◆ Da fare: Restituisci senza modifiche le righe dell'elenco comprese tra quella che contiene "85: (78, 238)" e quella che contiene "31: (688, 391)", entrambe incluse.

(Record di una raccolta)
- - - -

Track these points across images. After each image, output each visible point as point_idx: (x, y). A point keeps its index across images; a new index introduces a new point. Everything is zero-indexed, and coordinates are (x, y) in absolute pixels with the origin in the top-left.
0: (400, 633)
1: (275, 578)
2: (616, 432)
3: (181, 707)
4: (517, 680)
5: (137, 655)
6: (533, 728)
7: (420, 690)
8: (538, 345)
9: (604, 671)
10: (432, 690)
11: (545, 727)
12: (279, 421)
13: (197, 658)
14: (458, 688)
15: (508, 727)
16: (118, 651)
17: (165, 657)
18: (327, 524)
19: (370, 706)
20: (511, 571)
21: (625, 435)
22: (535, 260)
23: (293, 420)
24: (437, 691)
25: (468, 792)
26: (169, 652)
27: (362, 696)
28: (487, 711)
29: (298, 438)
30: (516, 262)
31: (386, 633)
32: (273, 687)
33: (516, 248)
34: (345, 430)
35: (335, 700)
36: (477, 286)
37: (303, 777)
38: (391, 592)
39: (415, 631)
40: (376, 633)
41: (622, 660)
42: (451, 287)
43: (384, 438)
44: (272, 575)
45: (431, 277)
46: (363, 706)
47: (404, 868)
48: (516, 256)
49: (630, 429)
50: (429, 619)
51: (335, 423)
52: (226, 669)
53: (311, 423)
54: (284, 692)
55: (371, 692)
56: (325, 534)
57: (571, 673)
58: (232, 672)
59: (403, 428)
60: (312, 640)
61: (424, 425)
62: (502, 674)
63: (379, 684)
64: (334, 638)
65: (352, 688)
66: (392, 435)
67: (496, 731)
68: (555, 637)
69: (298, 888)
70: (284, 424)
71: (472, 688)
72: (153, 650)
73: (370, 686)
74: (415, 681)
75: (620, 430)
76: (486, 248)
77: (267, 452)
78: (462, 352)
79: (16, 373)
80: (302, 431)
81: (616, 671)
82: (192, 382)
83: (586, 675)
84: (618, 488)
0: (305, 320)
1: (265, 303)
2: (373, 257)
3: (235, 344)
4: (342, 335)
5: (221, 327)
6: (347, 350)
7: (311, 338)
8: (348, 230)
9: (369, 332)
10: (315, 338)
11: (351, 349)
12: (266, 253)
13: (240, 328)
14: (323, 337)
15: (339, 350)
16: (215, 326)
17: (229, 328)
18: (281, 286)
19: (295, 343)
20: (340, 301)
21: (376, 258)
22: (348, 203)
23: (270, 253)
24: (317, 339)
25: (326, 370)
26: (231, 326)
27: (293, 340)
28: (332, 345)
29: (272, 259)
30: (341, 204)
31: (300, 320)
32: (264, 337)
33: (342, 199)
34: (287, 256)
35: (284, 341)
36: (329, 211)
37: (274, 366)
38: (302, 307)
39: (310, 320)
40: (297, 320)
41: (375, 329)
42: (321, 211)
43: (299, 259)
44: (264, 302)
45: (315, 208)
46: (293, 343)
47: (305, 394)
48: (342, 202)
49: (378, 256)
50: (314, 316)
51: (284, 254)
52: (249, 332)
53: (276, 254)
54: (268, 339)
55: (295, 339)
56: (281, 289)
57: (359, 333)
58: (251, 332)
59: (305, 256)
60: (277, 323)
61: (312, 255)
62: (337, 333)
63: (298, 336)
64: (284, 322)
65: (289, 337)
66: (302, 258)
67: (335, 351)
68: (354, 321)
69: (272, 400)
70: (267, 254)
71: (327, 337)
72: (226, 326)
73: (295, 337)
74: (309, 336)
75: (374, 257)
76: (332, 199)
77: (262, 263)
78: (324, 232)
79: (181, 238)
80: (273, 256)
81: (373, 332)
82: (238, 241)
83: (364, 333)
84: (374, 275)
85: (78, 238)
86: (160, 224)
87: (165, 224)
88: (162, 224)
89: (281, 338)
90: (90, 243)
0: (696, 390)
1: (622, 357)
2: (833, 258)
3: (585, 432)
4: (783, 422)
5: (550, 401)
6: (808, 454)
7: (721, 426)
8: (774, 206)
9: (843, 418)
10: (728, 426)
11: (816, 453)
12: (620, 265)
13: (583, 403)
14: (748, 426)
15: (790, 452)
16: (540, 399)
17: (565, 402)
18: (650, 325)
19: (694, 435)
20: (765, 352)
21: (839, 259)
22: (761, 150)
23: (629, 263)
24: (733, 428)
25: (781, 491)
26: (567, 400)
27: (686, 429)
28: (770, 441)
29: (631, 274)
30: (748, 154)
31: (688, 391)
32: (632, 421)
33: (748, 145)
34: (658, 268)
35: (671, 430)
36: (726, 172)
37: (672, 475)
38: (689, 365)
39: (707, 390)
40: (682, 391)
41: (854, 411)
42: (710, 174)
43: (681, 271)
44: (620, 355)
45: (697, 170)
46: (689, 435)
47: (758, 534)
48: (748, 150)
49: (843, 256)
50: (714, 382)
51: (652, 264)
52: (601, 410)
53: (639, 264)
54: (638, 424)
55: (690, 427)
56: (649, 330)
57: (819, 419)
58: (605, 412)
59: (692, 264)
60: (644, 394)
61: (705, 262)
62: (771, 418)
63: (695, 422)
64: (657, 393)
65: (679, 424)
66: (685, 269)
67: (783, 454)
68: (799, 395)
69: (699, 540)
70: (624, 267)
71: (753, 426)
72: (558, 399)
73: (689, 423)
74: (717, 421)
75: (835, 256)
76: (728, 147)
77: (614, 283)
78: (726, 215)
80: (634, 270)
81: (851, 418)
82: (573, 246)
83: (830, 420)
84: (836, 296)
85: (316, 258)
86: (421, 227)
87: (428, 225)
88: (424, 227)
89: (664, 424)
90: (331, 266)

- - - -

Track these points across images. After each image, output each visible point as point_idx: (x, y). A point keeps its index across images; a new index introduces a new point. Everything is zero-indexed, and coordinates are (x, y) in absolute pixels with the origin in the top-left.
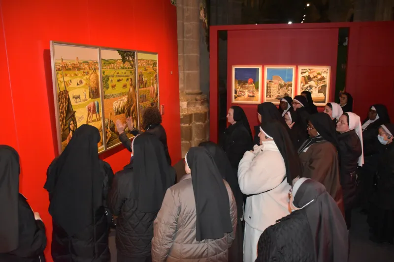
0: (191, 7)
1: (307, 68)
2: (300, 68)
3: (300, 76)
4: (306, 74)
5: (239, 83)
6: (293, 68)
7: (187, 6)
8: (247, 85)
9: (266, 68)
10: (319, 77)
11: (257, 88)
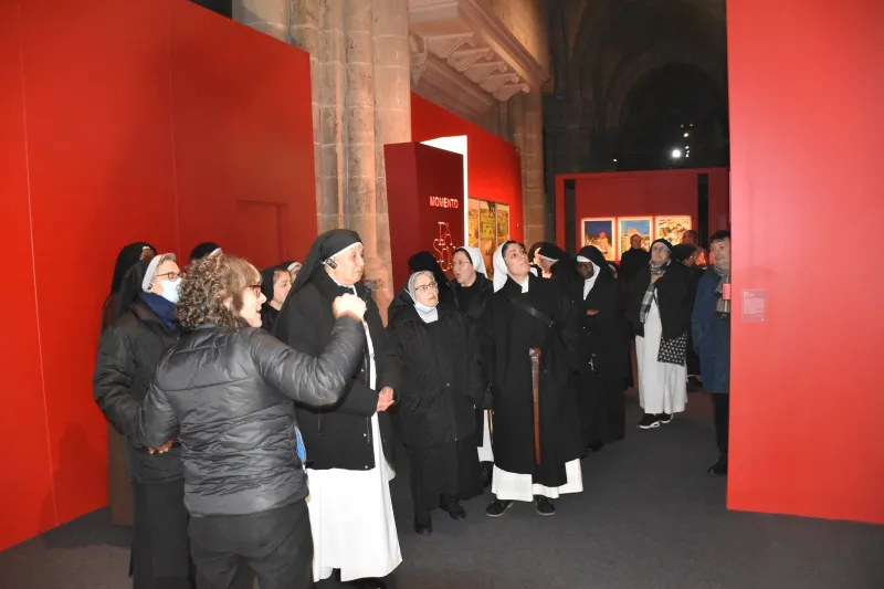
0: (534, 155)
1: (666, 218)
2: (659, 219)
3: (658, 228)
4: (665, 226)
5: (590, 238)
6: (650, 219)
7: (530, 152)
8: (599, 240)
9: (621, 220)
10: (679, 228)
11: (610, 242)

- - - -

◆ Spazio risposta:
85: (78, 238)
86: (160, 224)
87: (165, 224)
88: (162, 224)
89: (281, 338)
90: (90, 243)
0: (696, 390)
1: (622, 357)
2: (833, 258)
3: (585, 432)
4: (783, 422)
5: (550, 401)
6: (808, 454)
7: (721, 426)
8: (774, 206)
9: (843, 418)
10: (728, 426)
11: (816, 453)
12: (620, 265)
13: (583, 403)
14: (748, 426)
15: (790, 452)
16: (540, 399)
17: (565, 402)
18: (650, 325)
19: (694, 435)
20: (765, 352)
21: (839, 259)
22: (761, 150)
23: (629, 263)
24: (733, 428)
25: (781, 491)
26: (567, 400)
27: (686, 429)
28: (770, 441)
29: (631, 274)
30: (748, 154)
31: (688, 391)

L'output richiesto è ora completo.